Para quem acompanha o noticiário, é possível acreditar que conforme as notícias vão acontecendo, menos espaço e menos poder a esquerda brasileira é capaz de ter. A condenação de Lula, o rebaixamento das notas de crédito, a indefinição dum candidato progressista de forte aderência popular… Enfim, tudo parece solicitar que engulamos de vez a agenda e o manual da economia ortodoxa.
A tendência, pelo menos a princípio, é a esquerda dar sequência a sua já tradicional centralização, como é feito desde meados do século passado com o Partido Comunista Brasileiro, até exemplos mais atuais – e trágicos – como que constituiu o petismo nesses treze anos.

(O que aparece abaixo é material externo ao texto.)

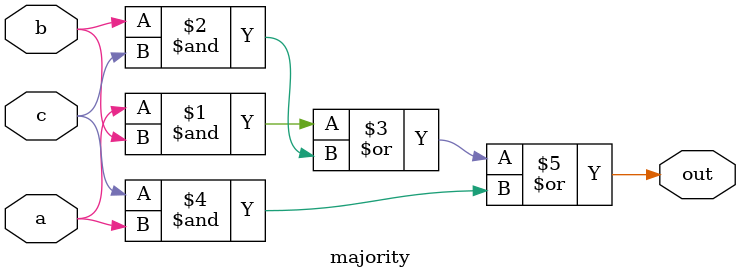
<source format=v>
`timescale 1ns / 1ns

module top(clk,rst);

	parameter WIDTH = 512, HEIGHT = 512;
	parameter length = WIDTH*HEIGHT*3;
	
	input clk;
	input rst;
	
	
	reg [7:0] mem [0:length-1];
	reg [7:0] R,G,B;
	
	//input [7:0] R,G,B;
	
	wire [16:1] sR,sG,sB;
	
	integer i;
	
	initial begin
		$readmemh("Lenna_hex.txt",mem,0,length-1);
		i = 0;
	end
	
	always @(posedge clk) begin
		if(i < length) begin
			R <= mem[i];
			G <= mem[i+1];
			B <= mem[i+2];
			i = i + 3;
			#100;
		end
	end
	
	mlam_ac_8x8 mulR(R,R,sR);
	mlam_ac_8x8 mulG(G,G,sG);
	mlam_ac_8x8 mulB(B,B,sB);
	
	always @(*) begin
		#1;
		$display("@%0t:R= %h, G= %h, B= %h", $time,sR,sG,sB);
		
						
	end

	image_write image(clk,sR[16:9],sG[16:9],sB[16:9]);
	
endmodule

module image_write(input clk, input [7:0] R,G,B);

	parameter WIDTH = 512, HEIGHT = 512;
	parameter length = WIDTH*HEIGHT*3;
	
	integer fd;
	integer count;
	
	initial begin
		fd = $fopen("mlam2_out.txt","w");
		count = 0;
	end
	
	always @(posedge clk) begin
		#1;
		$fwriteh(fd, R);
		$fwrite(fd,"\n");
		$fwriteh(fd, G);
		$fwrite(fd,"\n");
		$fwriteh(fd, B);
		$fwrite(fd,"\n");
		count = count + 3;
		if(count == length) begin
			$fclose(fd);
			$finish;
		end
	end

endmodule

module mlam_ac_8x8(a,b,out);
input [7:0] a,b;
output[16:1] out;
wire [8:1] m0,m1,m2,m3,c,s;
wire [32:1] p;
wire [10:0] temp_carry;


mlam_ac2_4x4 mf1(a[3:0],b[3:0],m0);
assign out[4:1] = m0[4:1];
assign p[8:5] = m0[8:5];

mlam_ac2_4x4 mf2(a[3:0], b[7:4], m1);
assign p[16:9] = m1[8:1];

mlam_ac2_4x4 mf3(a[7:4], b[3:0], m2);
assign p[24:16] = m2[8:1];

mlam_ac2_4x4 mf4(a[7:4], b[7:4], m3);
assign p[32:25] = m3[8:1];

mlafa ml1(p[5],p[9],p[17],c[1],s[1]);
assign out[5] = s[1]; 
mlafa ml2(p[6],p[10],p[18],c[2],s[2]);
mlafa ml3(p[7],p[11],p[19],c[3],s[3]);
mlafa ml4(p[8],p[12],p[20],c[4],s[4]);
mlafa ml5(p[13],p[21],p[25],c[5],s[5]);
mlafa ml6(p[14],p[22],p[26],c[6],s[6]);
mlafa ml7(p[15],p[23],p[27],c[7],s[7]);
mlafa ml8(p[16],p[24],p[28],c[8],s[8]);

efa e12(s[2],c[1],1'b0,temp_carry[0], out[6]);
efa e13(s[3],c[2],temp_carry[0],temp_carry[1], out[7]);
efa e14(s[4],c[3],temp_carry[1],temp_carry[2], out[8]);
efa e15(s[5],c[4],temp_carry[2],temp_carry[3], out[9]);
efa e16(s[6],c[5],temp_carry[3],temp_carry[4], out[10]);
efa e17(s[7],c[6],temp_carry[4],temp_carry[5], out[11]);
efa e18(s[8],c[7],temp_carry[5],temp_carry[6], out[12]);
efa e19(p[29],c[8],temp_carry[6],temp_carry[7], out[13]);
efa e20(p[30],1'b0,temp_carry[7],temp_carry[8], out[14]);
efa e21(p[31],1'b0,temp_carry[8],temp_carry[9], out[15]);
efa e22(p[32],1'b0,temp_carry[9],temp_carry[10], out[16]);

endmodule



module mlam_ac2_4x4(a,b,m);
input [3:0] a,b;
output[8:1] m;
wire [4:1] comp;
wire [12:1] pp;
wire [5:1] i0,i1,i2,i3;
wire [4:1] carry, cout, sum;
wire [3:1] temp_carr;


mlam_pp_4x4 f1(a,b,pp,comp);
assign m[1] = pp[1];
assign m[2] = pp[2];
assign i0 = {pp[3],pp[4],pp[7],1'b0,1'b0};
mlac22 z1(i0, cout[1], carry[1], sum[1]);
assign i1={pp[5], pp[8], comp[2], comp[3],carry[1]};
mlac22 z2(i1, cout[2], carry[2], sum[2]);
assign i2={pp[6], pp[9], pp[10], 1'b0, 1'b0};
mlac22 z3(i2, cout[3], carry[3], sum[3]);
assign i3={pp[11], comp[4],1'b0,1'b0,1'b0};
mlac22 z4(i3, cout[4], carry[4], sum[4]);
assign m[3] = sum[1];
assign m[4] = sum[2];
efa e1(sum[3], carry[3], carry[2], temp_carr[1], m[5]);
efa e2(sum[4],1'b0,temp_carr[1],temp_carr[2], m[6]);
efa e3(pp[12], carry[4], temp_carr[2], temp_carr[3],m[7]);
assign m[8] = temp_carr[3];
endmodule 



module mlam_pp_4x4(a,b,pp,comp);
input [3:0] a, b;
output [12:1] pp;
output [4:1] comp;
mlam_pp_2x2 t1(a[0],a[1],b[0],b[1],pp[1],pp[2],pp[3],comp[1]);
mlam_pp_2x2 t2(a[0],a[1],b[2],b[3],pp[4],pp[5],pp[6],comp[2]);
mlam_pp_2x2 t3(a[2],a[3],b[0],b[1],pp[7],pp[8],pp[9],comp[3]);
mlam_pp_2x2 t4(a[2],a[3],b[2],b[3],pp[10],pp[11],pp[12],comp[4]);
endmodule



module mlac22(p,cout,carry,sum);
input [5:1] p;
output cout,carry,sum;
wire t0,t1,t2;
assign cout = p[1];
assign t0 = ~p[1];
majority m5(t0,p[2],p[3],t1);
assign carry = t1;
assign t2 = ~t1;
majority m6(p[5],p[4],t2,sum);
endmodule



module mlam_pp_2x2(a0,a1,b0,b1,out0,out1,out2,comp);
input a0,a1,b0,b1;
output out0, out1, out2, comp;
majority m1(a0,b0,1'b0,out0);
majority m2(a0,b1,1'b0,out1);
majority m3(a1,b1,1'b0,out2);
majority m4(a1,b0,1'b0,comp);
endmodule



module efa(a,b,cin,cout,sum);
input a,b,cin;
output cout,sum;
wire t0,t1,t2,t3;
assign t0 = ~cin;
majority m7(a,b,t0, t1);
majority m8(a,b,cin, t2);
assign cout = t2;
assign t3 = ~t2;
majority m9(cin,t1,t3,sum);
endmodule



module mlafa(a,b,cin,cout,sum);
input a,b,cin;
output cout,sum;
wire t0;
assign t0=~cin;
assign cout = cin;
majority m10(a,b,t0,sum);
endmodule


module majority(a,b,c,out);
input a,b,c;
output out;
assign out = a&b | b&c | c&a;
endmodule




</source>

Por outro lado, há quem diga que isso dá, agora sim, um respiro maior à esquerda – ou pelo menos uma grande oportunidade de fazê-lo. Com a ideologia apologética do mercado atacando por todos os lados, ou a esquerda que fez tradição nas últimas décadas desaparece, ou se radicaliza e se inova definitivamente. No espectro político, o campo de direita cresce cada vez mais no discurso tecnocrático.
Diante disso, a primeira questão que deveria surgir é: até que ponto tal discurso econômico corresponde por ciência, e até que ponto é só mais uma forte ideologia potencializada e camuflada por números? “A burguesia tinha conquistado poder político na França e Inglaterra. A partir de então, a luta de classes assumiu, na teoria e na prática, formas cada vez mais explícitas e ameaçadoras. Ela fez soar o sino fúnebre da economia científica burguesa. Já não se tratava de saber se este ou aquele teorema era ou não verdadeiro, mas se, para o capital, ele era útil ou prejudicial, cômodo ou incômodo, subversivo ou não. No lugar da pesquisa desinteressada entrou a espadacharia mercenária; no lugar da pesquisa científica imparcial, entrou a má consciência e a má intenção da apologética” disse Karl Marx, n’O Capital, sobre a ortodoxia econômica de sua época, e sua pretensa cientificidade.
Em termos práticos e atuais, antes de tudo é preciso forjar uma agenda econômica-política-popular que não apenas seja capaz de levantar o povo e incorporá-lo no poder de fato, mas que também seja capaz de se opor categoricamente a essa propaganda. É preciso entender que o Fórum Econômico Mundial, que aconteceu esta semana em Davos, é incapaz de criticar aquilo que é fundamentalmente o mais problemático dessa situação toda. Ou melhor, ele possui um limite claro, e com isso não irá resolver as contradições do capitalismo contemporâneo, porque na dinâmica interior dessa inteligência é que nasce a crise decisiva de nosso tempo.
Em tempos que a desigualdade bate recordes assustadores e progressivos – desde 2010 a riqueza dos bilionários cresceu 11%, enquanto os salários cresceram em média 2% no mundo – os maiores representantes do poder do capital global se encontram para discutir as saídas para a evidente crise da globalização e financeirização da economia. É difícil da acreditar, mas são as raposas numa reunião pomposa para discutir qual será o futuro do galinheiro. Por mais que possa, ali ou acolá, surgir algum comentário um pouco mais crítico, uma raposa é uma raposa.
Evidentemente que não há nenhum burro ou incompetente ali. O que existe lá – e em todos os cantos políticos e econômicos do mundo, por mais que alguns façam parecer não ser o caso – é a boa e velha luta de classes. Ou seja, as alternativas plausíveis para a redução das desigualdades acirradas nas últimas décadas de forma alguma são desconhecidas por esses membros. Mas são, sim, em sua maioria, negligenciadas. Afinal, estão ali sobretudo representantes de grandes empresas e monopólios. A apologética não é pela verdade. A apologética é pela manutenção da ordem.